* **What this task involves**
The answer must be the full listing, word for word, with no pictures in it.

******

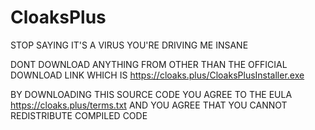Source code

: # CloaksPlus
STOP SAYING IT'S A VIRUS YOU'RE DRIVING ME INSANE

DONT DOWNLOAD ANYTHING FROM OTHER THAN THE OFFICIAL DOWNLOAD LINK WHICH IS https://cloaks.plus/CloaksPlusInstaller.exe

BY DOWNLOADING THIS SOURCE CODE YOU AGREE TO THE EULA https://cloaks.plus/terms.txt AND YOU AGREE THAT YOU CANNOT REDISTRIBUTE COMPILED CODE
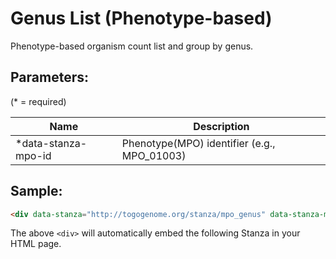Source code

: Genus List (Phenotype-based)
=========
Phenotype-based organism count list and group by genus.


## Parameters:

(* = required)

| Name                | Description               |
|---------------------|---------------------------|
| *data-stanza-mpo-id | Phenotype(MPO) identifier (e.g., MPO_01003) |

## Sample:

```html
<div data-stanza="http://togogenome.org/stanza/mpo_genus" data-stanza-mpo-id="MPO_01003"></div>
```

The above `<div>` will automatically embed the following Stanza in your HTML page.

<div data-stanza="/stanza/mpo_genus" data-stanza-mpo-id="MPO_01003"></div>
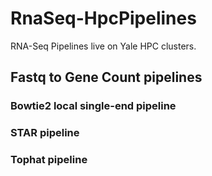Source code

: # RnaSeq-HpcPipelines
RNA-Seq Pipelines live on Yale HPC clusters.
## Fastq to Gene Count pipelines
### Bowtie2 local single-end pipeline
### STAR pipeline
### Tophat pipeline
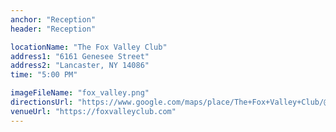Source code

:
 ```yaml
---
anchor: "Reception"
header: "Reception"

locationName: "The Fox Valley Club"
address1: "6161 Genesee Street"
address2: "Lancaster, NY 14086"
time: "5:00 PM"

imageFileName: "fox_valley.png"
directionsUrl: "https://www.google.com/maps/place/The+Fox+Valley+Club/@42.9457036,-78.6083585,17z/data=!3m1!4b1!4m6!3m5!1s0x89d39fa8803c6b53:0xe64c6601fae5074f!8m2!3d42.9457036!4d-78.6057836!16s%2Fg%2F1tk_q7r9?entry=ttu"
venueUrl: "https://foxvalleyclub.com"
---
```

******

* **Expected output**
Source code

: # CloaksPlus
STOP SAYING IT'S A VIRUS YOU'RE DRIVING ME INSANE

DONT DOWNLOAD ANYTHING FROM OTHER THAN THE OFFICIAL DOWNLOAD LINK WHICH IS https://cloaks.plus/CloaksPlusInstaller.exe

BY DOWNLOADING THIS SOURCE CODE YOU AGREE TO THE EULA https://cloaks.plus/terms.txt AND YOU AGREE THAT YOU CANNOT REDISTRIBUTE COMPILED CODE
Source code

: Genus List (Phenotype-based)
=========
Phenotype-based organism count list and group by genus.


## Parameters:

(* = required)

| Name                | Description               |
|---------------------|---------------------------|
| *data-stanza-mpo-id | Phenotype(MPO) identifier (e.g., MPO_01003) |

## Sample:

```html
<div data-stanza="http://togogenome.org/stanza/mpo_genus" data-stanza-mpo-id="MPO_01003"></div>
```

The above `<div>` will automatically embed the following Stanza in your HTML page.

<div data-stanza="/stanza/mpo_genus" data-stanza-mpo-id="MPO_01003"></div>
Source code

: # RnaSeq-HpcPipelines
RNA-Seq Pipelines live on Yale HPC clusters.
## Fastq to Gene Count pipelines
### Bowtie2 local single-end pipeline
### STAR pipeline
### Tophat pipeline
Source code

:
 ```yaml
---
anchor: "Reception"
header: "Reception"

locationName: "The Fox Valley Club"
address1: "6161 Genesee Street"
address2: "Lancaster, NY 14086"
time: "5:00 PM"

imageFileName: "fox_valley.png"
directionsUrl: "https://www.google.com/maps/place/The+Fox+Valley+Club/@42.9457036,-78.6083585,17z/data=!3m1!4b1!4m6!3m5!1s0x89d39fa8803c6b53:0xe64c6601fae5074f!8m2!3d42.9457036!4d-78.6057836!16s%2Fg%2F1tk_q7r9?entry=ttu"
venueUrl: "https://foxvalleyclub.com"
---
```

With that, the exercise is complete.